April 17, 2019

  • Tasmin Little Explores Important Repertoire by Women Composers

     

    Works for Violin and Piano
    Tasmin Little, violin.
    John Lenehan, piano.
    Chandos 20030
    Total Time:  71:27
    Recording:   ****/****
    Performance: ****/****

    Tasmin Little’s new release brings us music by three of the great women composers of the 19th Century who were contemporaries.  It is an excellent opportunity as well to explore the development of 19th Century music for the violin across a span of fifty years.  She is joined in this endeavor by John Lenehan.  Music by American composer Amy Beach (1867-1944) frames the music of Clara Schumann (1819-1896) and Dame Ethel Smyth (1858-1944).

    Beach wrote a number of pieces for piano and is most noted for one of the great late-19th Century American Symphonies in 1896 as well as an equally excellent piano concerto.  She as a noted concert pianist whose husband essentially required her to give up that career.  Fortunately, her music has excellent staying power with much of it incorporating an engaging lyricism which is on display in the final pieces on the disc the Romance, Op. 23 (1893) and the Invocation, Op. 55 (1904).  Her Violin Sonata in a, Op. 34 was composed on the heels of her symphony (Gaelic) and performed in 1897 at the Boston Association Hall by the composer and the Boston Symphony’s Concert Master at the time, Franz Kneisel.  The work was also performed and programmed by the great Eugene Ysaye (who admittedly was unaware that the work was by a woman as well as an American piece—both things that would be considered negatives in the period).  This significant work which plays in just under a half hour, features two outer movements in larger-scale sonata forms with a scherzo and a slow movement separating them.  Aside from the excellent singing violin line here, the piano has this fascinating blend of Brahms-like writing with perhaps a touch of the salon.  There is a great sense of passion in the way the two come together for the climaxes of the work to add to the dramatic flow.  The scherzo has an opportunity for virtuosic display as it bubbles along and an almost folk-like quality with the central section adding a brief repose.  The slow movement’s harmonic movement and dark lower piano lines are quite impressive with an approach that is also reminiscent of Brahms but tends to go its own way.

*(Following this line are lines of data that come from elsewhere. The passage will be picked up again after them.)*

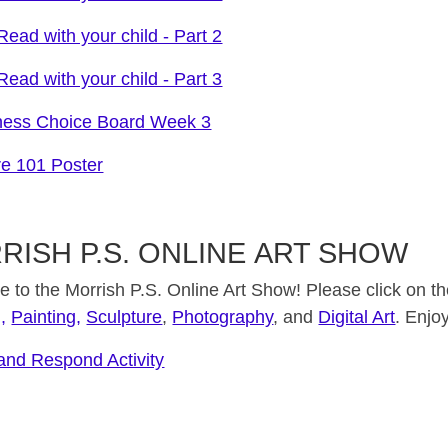
ead with your child - Part 2
ead with your child - Part 3
ness Choice Board Week 3
re 101 Poster
RISH P.S. ONLINE ART SHOW
to the Morrish P.S. Online Art Show! Please click on the
,
Painting,
Sculpture
,
Photography
, and
Digital Art
. Enjoy
 and Respond Activity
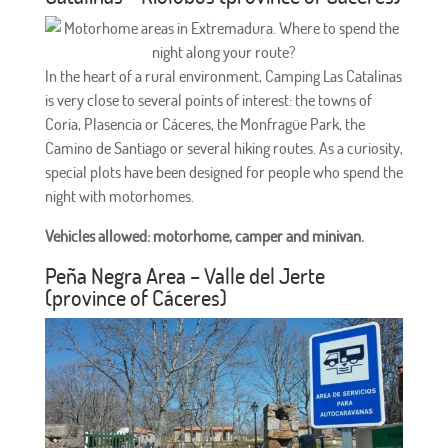
In the heart of a rural environment, Camping Las Catalinas
is very close to several points of interest: the towns of
Coria, Plasencia or Cáceres, the Monfragüe Park, the
Camino de Santiago or several hiking routes. As a curiosity,
special plots have been designed for people who spend the
night with motorhomes.
Vehicles allowed: motorhome, camper and minivan.
Peña Negra Area – Valle del Jerte
(province of Cáceres)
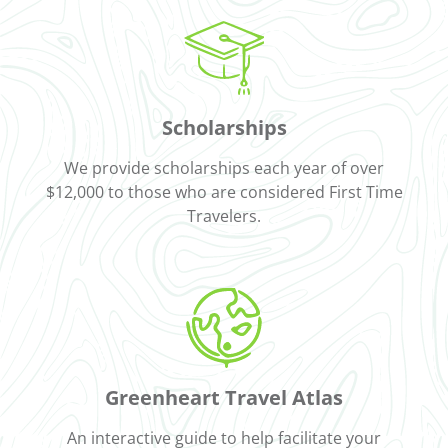
Scholarships
We provide scholarships each year of over
$12,000 to those who are considered First Time
Travelers.
Greenheart Travel Atlas
An interactive guide to help facilitate your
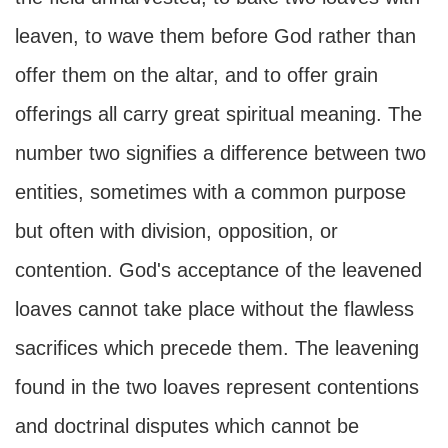
leaven, to wave them before God rather than
offer them on the altar, and to offer grain
offerings all carry great spiritual meaning. The
number two signifies a difference between two
entities, sometimes with a common purpose
but often with division, opposition, or
contention. God's acceptance of the leavened
loaves cannot take place without the flawless
sacrifices which precede them. The leavening
found in the two loaves represent contentions
and doctrinal disputes which cannot be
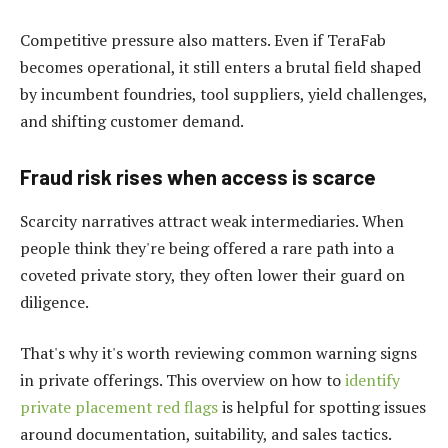
Competitive pressure also matters. Even if TeraFab
becomes operational, it still enters a brutal field shaped
by incumbent foundries, tool suppliers, yield challenges,
and shifting customer demand.
Fraud risk rises when access is scarce
Scarcity narratives attract weak intermediaries. When
people think they're being offered a rare path into a
coveted private story, they often lower their guard on
diligence.
That's why it's worth reviewing common warning signs
in private offerings. This overview on how to
identify
private placement red flags
is helpful for spotting issues
around documentation, suitability, and sales tactics.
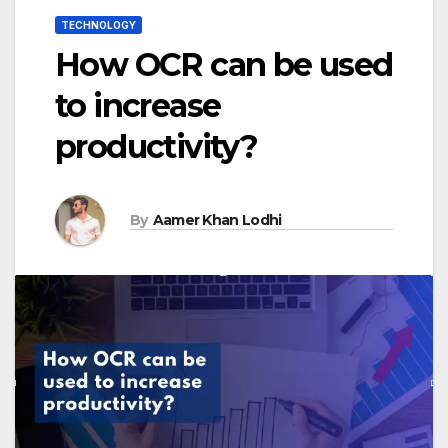
TECHNOLOGY
How OCR can be used
to increase
productivity?
By
Aamer Khan Lodhi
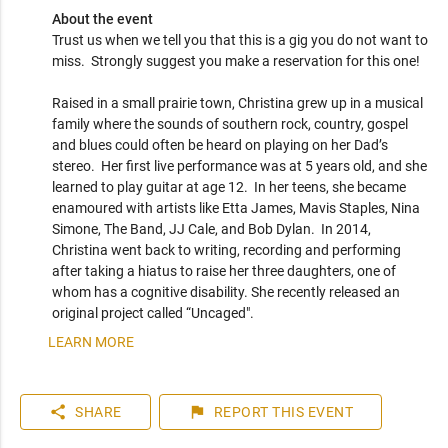
About the event
Trust us when we tell you that this is a gig you do not want to 
miss.  Strongly suggest you make a reservation for this one!

Raised in a small prairie town, Christina grew up in a musical 
family where the sounds of southern rock, country, gospel 
and blues could often be heard on playing on her Dad’s 
stereo.  Her first live performance was at 5 years old, and she 
learned to play guitar at age 12.  In her teens, she became 
enamoured with artists like Etta James, Mavis Staples, Nina 
Simone, The Band, JJ Cale, and Bob Dylan.  In 2014, 
Christina went back to writing, recording and performing 
after taking a hiatus to raise her three daughters, one of 
whom has a cognitive disability. She recently released an 
original project called “Uncaged".  
LEARN MORE
share
flag
SHARE
REPORT
THIS EVENT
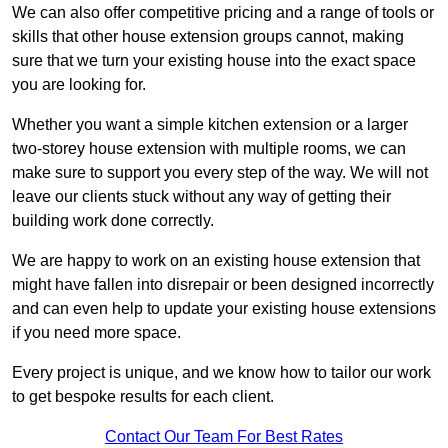
We can also offer competitive pricing and a range of tools or
skills that other house extension groups cannot, making
sure that we turn your existing house into the exact space
you are looking for.
Whether you want a simple kitchen extension or a larger
two-storey house extension with multiple rooms, we can
make sure to support you every step of the way. We will not
leave our clients stuck without any way of getting their
building work done correctly.
We are happy to work on an existing house extension that
might have fallen into disrepair or been designed incorrectly
and can even help to update your existing house extensions
if you need more space.
Every project is unique, and we know how to tailor our work
to get bespoke results for each client.
Contact Our Team For Best Rates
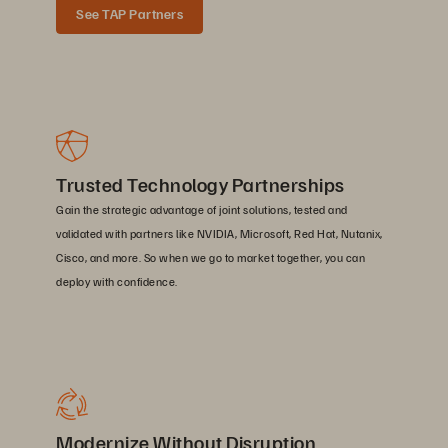
See TAP Partners
Trusted Technology Partnerships
Gain the strategic advantage of joint solutions, tested and
validated with partners like NVIDIA, Microsoft, Red Hat, Nutanix,
Cisco, and more. So when we go to market together, you can
deploy with confidence.
Modernize Without Disruption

    The other larger-scale work on the album also bears the same key and is a four-movement work by Dame Ethel Smyth.  Ethel Smyth was the first English woman to enter the Leipzig Conservatory (in 1877!) to study composition.  She did not stay long, but did manage to enter into the musical circle of Clara Schumann who continued to encourage her efforts.  Her Violin Sonata in a, Op. 7 (c. 1887) was actually heard at the Leipzig Gewandhaus at a public concert.  It featured violinist Adolf Brodsky, who late become the leader of the Halle Orchestra.  The work bears a dedication to Mendelssohn’s daughter, Lili Wach.  The developments of post-1850 harmonic writing are evident in this work which opens with a sonata form first movement.  It also has a sense of Brahms in its rhythmic play and exploration of motives.  A “false” recapitulation is also a unique application of these directions in music.  The second movement scherzo features some of these aspects of rhythm with more ambiguous tonal centers.  A more programmatic bent is behind the third movement “Romance” which may be a reference to the popular story of Francesca da Rimini.  The work concludes with a sonata-rondo movement.

    To separate the two sonatas, Little has programmed the Drei Romances, Op. 22 (1853) by Clara Schumann.  Perhaps it is her shadow that hangs most over these works in one sense of another.  These three pieces were among her last chamber pieces and were often performed by her and their dedicatee Joseph Joachim (for whom Brahms wrote his violin concerto).  The harmony is fairly safe but the writing insures great virtuoso opportunities for the pianist as well as great lyricism for the violin soloist.  These works, like many of her pieces eventually fell out of the repertoire, but over the past thirty years or so have begun to reappear.

    In January of this year, Tasmin Little announced that she was planning on retiring from the concert stage and heading to explore other pursuits.  This album thus becomes equally important as an example of her musicianship at the end of what has been a long and distinguished career.  It demonstrates both an attention to technical detail, but also the sort of confidence that the musical text can be explored with out any extra emphasis or unnecessary exaggeration.  That makes the Schumann pieces with their interesting harmonic shifts seem so effortless in this performance.  The sonatas allow for a sense of energy and vigor in the outer movements while allowing for sensitive lyrical playing to come to the forefront as well.  The sound is, of course, stunningly gorgeous and well-balanced and imaged.  There should be no hesitation for any  of her fans to grab what was obviously a labor of love for her and it is an excellent example of three important musical voices whose work can be seen to be equally strong.